╔══

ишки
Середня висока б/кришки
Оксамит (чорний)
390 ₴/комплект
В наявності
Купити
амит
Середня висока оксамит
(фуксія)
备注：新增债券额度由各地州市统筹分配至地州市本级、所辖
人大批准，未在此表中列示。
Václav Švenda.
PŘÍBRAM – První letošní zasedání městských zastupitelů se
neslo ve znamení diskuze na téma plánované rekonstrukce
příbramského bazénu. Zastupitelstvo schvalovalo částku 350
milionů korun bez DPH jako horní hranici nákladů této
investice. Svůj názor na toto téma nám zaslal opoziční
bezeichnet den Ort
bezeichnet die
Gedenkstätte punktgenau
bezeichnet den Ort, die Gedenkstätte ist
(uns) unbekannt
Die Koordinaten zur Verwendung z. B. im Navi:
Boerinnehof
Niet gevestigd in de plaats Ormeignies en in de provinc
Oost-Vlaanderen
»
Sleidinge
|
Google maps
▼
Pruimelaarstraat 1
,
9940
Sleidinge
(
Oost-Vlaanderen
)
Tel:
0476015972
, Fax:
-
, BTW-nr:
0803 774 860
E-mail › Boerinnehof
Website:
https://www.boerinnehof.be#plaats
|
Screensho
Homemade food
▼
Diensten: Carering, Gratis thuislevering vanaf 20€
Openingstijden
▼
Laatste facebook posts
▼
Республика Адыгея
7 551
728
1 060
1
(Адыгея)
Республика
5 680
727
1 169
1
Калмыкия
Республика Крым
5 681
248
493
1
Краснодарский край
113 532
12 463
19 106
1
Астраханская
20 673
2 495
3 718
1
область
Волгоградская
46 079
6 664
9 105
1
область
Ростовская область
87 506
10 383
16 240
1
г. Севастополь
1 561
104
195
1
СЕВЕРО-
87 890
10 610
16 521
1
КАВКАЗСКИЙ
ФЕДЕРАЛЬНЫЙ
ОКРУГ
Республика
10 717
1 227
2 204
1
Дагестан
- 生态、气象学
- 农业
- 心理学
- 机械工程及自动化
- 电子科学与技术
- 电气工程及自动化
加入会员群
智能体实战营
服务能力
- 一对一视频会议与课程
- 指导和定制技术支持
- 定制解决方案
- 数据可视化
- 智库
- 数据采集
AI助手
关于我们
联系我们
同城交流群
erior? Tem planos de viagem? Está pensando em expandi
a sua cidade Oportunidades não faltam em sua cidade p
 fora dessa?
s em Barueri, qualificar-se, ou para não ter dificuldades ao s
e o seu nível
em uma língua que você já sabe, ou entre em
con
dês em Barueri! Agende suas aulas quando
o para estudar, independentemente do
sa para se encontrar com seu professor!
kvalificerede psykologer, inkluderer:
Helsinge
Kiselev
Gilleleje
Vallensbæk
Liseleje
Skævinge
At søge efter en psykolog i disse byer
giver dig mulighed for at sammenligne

╚══

* **Task prompt**
The answer should be nothing but the number of lines above that contain "висока".

* **Response to the task**
2